- In IMSI, an x63 objective (63x magnification) or an x100 objective (100x magnification, but this is a rare case) is used. In ICSI – an x40 objective;
- In IMSI, another type of contrast is employed – DIC. In ICSI it is PhC or MC;
- In IMSI, the image is displayed on a computer screen. Yet nothing stops you from doing that with other methods as well.
On the one hand, there are a number of papers showing that a careful selection of sperm cells with all morphological details taken into account, including the presence and the form of vacuoles, improves the results of ICSI.
On the other hand, there is not a single meta-analysis (an independent analysis of all available papers on the issue) that would show statistically significant advantages of IMSI over standard ICSI.
So what is it all about?
- There is no one way to perform simple ICSI. If you take just any sperm cell, the results will be, of course, disappointing. However, a careful selection of “good” sperm cells in simple ICSI, as a rule, solves most problems;
- When talking about IMSI, the main emphasis is put on the possibility of selecting sperm cells without vacuoles, i.e. with a lower DNA fragmentation.

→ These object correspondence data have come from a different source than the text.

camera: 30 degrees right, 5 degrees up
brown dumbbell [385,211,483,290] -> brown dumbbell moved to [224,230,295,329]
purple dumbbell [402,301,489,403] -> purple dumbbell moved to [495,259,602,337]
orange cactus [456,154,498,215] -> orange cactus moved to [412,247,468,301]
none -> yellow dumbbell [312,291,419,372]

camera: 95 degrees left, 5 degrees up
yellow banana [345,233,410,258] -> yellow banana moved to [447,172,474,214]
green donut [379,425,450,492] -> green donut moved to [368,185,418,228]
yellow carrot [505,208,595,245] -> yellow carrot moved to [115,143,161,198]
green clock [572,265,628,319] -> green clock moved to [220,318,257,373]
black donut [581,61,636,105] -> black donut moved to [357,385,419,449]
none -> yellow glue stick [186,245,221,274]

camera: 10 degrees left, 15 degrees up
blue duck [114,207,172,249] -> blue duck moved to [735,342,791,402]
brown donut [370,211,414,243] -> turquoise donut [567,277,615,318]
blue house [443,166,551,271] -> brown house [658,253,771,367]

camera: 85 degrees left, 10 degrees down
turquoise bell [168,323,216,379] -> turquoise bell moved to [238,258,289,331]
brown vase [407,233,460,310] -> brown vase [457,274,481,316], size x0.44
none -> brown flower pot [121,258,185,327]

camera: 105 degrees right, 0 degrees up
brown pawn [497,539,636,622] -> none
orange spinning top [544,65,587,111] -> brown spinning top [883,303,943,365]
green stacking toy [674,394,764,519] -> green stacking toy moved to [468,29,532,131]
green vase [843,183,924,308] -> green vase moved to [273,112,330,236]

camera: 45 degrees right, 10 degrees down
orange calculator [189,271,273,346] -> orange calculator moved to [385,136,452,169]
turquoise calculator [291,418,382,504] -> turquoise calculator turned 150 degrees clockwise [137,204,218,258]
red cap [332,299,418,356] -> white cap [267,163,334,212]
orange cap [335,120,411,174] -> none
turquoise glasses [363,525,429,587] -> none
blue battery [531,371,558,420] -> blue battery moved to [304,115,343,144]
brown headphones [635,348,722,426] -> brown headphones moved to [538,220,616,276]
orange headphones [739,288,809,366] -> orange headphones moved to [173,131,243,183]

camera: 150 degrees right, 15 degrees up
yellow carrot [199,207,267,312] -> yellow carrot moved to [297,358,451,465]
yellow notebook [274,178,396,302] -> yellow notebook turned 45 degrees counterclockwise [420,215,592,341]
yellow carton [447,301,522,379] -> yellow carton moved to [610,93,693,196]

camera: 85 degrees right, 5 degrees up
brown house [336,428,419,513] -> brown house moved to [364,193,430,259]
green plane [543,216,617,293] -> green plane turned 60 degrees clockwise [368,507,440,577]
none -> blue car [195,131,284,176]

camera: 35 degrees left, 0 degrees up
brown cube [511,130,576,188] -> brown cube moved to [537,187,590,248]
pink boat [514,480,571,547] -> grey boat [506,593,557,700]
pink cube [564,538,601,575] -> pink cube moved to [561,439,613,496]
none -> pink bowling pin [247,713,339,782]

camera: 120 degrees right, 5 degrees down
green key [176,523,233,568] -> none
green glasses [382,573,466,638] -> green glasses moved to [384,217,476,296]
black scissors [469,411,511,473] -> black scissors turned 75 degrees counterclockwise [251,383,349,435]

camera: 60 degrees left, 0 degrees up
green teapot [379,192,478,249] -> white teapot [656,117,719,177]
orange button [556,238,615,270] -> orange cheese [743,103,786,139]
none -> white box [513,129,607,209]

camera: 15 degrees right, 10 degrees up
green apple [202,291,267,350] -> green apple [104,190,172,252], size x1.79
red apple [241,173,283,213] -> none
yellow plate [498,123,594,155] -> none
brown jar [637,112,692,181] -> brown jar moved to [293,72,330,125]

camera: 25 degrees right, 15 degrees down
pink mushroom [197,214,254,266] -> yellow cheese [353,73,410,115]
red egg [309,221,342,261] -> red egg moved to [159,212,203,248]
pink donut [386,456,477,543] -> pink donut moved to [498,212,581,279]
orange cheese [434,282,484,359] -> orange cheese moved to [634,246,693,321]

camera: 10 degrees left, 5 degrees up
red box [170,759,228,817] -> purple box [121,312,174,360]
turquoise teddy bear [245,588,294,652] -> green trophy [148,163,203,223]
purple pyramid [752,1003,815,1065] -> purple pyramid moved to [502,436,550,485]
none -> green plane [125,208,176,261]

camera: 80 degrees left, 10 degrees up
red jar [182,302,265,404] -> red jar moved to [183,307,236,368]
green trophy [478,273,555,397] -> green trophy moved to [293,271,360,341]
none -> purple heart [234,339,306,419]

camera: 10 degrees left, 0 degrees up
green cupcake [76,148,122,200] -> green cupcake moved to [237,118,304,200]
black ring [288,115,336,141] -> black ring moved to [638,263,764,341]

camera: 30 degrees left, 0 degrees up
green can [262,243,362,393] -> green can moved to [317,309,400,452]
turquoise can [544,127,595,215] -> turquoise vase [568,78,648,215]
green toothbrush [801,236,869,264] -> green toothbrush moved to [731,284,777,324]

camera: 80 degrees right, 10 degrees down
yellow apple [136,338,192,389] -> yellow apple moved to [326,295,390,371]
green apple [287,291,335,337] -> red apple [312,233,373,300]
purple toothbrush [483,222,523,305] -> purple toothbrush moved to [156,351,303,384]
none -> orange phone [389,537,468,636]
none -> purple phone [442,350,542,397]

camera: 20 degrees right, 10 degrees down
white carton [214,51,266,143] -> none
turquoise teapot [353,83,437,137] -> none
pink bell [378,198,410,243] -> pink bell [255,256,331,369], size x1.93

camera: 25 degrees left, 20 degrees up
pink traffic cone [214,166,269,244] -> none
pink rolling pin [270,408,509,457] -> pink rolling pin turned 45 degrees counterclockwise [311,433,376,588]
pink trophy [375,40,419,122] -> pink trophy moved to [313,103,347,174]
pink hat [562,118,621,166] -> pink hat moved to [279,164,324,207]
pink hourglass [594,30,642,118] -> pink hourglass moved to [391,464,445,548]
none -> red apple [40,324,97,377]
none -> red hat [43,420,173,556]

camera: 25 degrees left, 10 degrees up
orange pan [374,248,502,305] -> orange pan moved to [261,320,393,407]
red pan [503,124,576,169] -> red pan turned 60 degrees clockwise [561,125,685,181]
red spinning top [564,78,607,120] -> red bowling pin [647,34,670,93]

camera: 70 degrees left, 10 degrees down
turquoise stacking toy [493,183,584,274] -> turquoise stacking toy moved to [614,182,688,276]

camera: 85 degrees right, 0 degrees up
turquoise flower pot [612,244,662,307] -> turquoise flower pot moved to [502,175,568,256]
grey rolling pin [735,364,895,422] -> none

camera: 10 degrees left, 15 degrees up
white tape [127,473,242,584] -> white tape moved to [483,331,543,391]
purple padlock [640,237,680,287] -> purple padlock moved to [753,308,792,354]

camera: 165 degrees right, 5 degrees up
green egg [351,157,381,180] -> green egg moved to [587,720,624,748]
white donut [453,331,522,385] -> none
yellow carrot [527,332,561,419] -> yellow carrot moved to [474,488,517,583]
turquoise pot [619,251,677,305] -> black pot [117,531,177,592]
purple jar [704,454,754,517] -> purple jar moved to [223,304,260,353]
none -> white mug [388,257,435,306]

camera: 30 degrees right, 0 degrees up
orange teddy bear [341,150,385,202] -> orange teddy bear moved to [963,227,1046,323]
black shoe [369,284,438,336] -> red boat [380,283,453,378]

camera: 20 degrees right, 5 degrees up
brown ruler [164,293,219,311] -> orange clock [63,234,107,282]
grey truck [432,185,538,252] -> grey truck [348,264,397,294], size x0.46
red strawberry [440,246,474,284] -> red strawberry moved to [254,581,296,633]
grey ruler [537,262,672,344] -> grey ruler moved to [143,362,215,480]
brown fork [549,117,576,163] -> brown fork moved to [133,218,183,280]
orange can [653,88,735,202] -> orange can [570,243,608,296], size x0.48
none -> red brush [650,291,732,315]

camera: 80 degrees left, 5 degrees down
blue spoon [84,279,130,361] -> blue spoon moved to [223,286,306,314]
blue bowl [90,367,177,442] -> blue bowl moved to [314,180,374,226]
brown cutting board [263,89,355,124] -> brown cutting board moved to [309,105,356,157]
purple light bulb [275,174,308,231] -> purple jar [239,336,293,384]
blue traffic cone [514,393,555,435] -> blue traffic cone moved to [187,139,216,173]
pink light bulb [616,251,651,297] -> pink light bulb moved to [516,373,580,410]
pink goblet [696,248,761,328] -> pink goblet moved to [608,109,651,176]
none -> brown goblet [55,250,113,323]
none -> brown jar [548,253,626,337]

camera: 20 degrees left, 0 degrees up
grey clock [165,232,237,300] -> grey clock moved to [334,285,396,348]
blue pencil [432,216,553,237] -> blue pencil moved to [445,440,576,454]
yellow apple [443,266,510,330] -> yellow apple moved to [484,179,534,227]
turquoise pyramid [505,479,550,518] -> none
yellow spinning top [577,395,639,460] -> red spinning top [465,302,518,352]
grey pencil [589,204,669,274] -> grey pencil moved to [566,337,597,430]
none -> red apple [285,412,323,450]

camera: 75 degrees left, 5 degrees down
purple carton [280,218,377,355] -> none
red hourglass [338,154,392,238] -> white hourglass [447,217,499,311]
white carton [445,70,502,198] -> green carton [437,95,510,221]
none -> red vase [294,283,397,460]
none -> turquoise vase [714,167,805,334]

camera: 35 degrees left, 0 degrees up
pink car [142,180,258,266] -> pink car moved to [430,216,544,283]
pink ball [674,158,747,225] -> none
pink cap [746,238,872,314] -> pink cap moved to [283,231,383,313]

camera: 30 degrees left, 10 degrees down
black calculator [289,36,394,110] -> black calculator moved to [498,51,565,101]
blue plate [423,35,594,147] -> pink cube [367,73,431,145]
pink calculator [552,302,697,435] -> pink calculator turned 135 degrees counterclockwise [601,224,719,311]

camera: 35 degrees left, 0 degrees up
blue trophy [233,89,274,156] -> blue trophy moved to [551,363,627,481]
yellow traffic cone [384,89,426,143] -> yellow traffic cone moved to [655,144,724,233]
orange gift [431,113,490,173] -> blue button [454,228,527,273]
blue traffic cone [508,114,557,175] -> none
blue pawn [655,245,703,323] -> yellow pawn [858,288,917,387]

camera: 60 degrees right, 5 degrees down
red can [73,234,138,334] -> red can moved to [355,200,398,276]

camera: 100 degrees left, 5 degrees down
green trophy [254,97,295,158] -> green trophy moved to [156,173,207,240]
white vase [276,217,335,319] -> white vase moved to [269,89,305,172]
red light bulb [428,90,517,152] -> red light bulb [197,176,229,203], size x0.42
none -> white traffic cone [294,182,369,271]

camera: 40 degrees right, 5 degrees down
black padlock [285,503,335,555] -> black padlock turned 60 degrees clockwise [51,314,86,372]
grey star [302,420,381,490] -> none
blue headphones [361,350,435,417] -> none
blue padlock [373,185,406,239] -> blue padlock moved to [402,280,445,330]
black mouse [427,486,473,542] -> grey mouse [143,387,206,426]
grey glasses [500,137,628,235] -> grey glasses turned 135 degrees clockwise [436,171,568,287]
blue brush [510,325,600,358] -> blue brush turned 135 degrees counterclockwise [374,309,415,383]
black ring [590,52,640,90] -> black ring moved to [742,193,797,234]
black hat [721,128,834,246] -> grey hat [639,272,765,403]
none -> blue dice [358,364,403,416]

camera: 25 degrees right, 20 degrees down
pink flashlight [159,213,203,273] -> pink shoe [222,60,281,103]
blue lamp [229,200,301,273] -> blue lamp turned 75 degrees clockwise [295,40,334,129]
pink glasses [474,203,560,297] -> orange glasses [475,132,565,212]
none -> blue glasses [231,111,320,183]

In fact, the appearance and disappearance of small vacuoles in a sperm cell is a normal physiological process. The main thing about it is that they should not be very prominent. If required, the largest vacuoles can be seen in simple ICSI as well. The smaller ones that are visible only in IMSI are not so bad, and are often not bad at all.
Besides, the advantages of IMSI partially overlap with other methods.
Why do we actually need IMSI? - To select sperm cells that would provide maximum quality embryos when used for fertilization.
What do we need for it?
- Sperm cells should undergo all maturation processes (disposal of excessive cytoplasm, DNA repackaging, the replacement of histones by protamines, centriole formation etc). Whether these processes have taken place can be judged by cell morphology (IMSI) or partially by morphology (simple ICSI) and partially by the appearance of specific receptors on the surface of a sperm cell (PICSI).
- There should be no destructive processes in sperm cells under way. Whether there are any can also be judged by morphology – the appearance of large vacuoles (IMSI) or by the appearance of specific substances in the external layer of a membrane (sperm cell selection based on binding to annexin).
- During spermatogenesis, there should be no outright “breaks” (aneuploidy, DNA fragmentation etc). At the moment, this can only be judged by morphology.
And not only because we do not know everything, but because many tests cannot be run on live sperm cells. For instance, we can learn about genetic anomalies only by having “utilized” the entire genome of a sperm cell; DNA fragmentation can only be assessed with the help of fixed (i.e. dead) cell preparations et cetera. This sounds just like Bohr. The complete knowledge of a system is impossible without its destruction.
This is when IMSI can offer some advantage. Still, it cannot fully guarantee the “absence of breaks”.